Entries supplied START
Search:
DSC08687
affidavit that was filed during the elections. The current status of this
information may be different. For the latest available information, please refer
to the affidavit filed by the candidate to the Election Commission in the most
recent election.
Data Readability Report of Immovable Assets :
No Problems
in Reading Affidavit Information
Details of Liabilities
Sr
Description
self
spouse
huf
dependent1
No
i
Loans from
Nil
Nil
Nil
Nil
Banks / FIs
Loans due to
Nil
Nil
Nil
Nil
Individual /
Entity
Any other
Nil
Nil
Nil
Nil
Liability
Entries supplied END
#### [Brief]
How many lines of the entries include the string "filed"? Answer with a number and no other words.

#### [Response]
2